Effect of galantamine on ACh-induced currents supported by Torpedo AChRs from the electric organ. Membranes of the electric organ were transplanted to Xenopus oocytes. (a) Fast inactivating inward currents were stimulated by ACh; holding potential was −70 mV. (b, c) Galantamine at low concentration (1 μM) induced a significant increase in the amplitude of ACh-activated currents. Higher concentrations did not cause a significant increase in currents. (d) Dose–response relationship for ACh obtained in the absence and presence of 1 μM galantamine. The averaged amplitudes (expressed as mean±s.e.) of the currents recorded from eight oocytes from different donors were plotted versus the respective concentration of ACh applied. ^*P<0.05.

Figure 3

Effect of galantamine on spontaneous cholinergic synaptic activity of Torpedo electric organ. Low-resistance pipettes placed extracellularly were used for the focal recording of miniature endplate currents. Oscilloscope traces of spontaneous MEPPs were superimposed. (a) Untreated fragments. (b) 1 μM galantamine. (c) 10 μM Galantamine. The inhibition of acetylcholinesterase activity is translated into synaptic activity recording by the prolongation of the decay phase of spontaneous events, which was only observed when high concentrations of galantamine were used. (d) Effect of galantamine treatment on MEPP frequency.

Figure 4

Analysis of MEPPs in 1 and 10 μM galantamine-treated fragments of Torpedo electric organ.

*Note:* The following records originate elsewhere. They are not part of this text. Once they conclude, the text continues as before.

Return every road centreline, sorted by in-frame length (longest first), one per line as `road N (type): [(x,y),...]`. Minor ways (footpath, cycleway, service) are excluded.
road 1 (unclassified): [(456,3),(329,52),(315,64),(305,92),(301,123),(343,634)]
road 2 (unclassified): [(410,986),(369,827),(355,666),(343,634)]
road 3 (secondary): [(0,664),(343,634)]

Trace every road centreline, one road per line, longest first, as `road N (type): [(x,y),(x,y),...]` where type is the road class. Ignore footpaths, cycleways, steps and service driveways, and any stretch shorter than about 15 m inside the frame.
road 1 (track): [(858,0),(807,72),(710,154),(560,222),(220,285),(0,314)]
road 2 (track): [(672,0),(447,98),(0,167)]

Data are presented as cumulative plots and bar histograms (inset). (a) Electrical charge mobilised by spontaneous MEPP: effect of galantamine on electrical charge mobilised by spontaneous ACh release. The area delimited below a MEPP contour corresponds to the total electrical charge passed through the nicotinic ACh receptors as a consequence of spontaneous quanta. (b) Effect of galantamine on the amplitude of MEPP (peak). (c) Rise time of MEPP. (d) Rate of rise time of MEPP. (e) half-width of MEPP, width at 50% of amplitude. Galantamine (10 μM) prolonged the decay phase of MEPPs. The number of MEPPs analysed for control conditions was 2741, 2501 for 1 μM galantamine and 1133 for 10 μM galantamine. The data shown came from three experiments.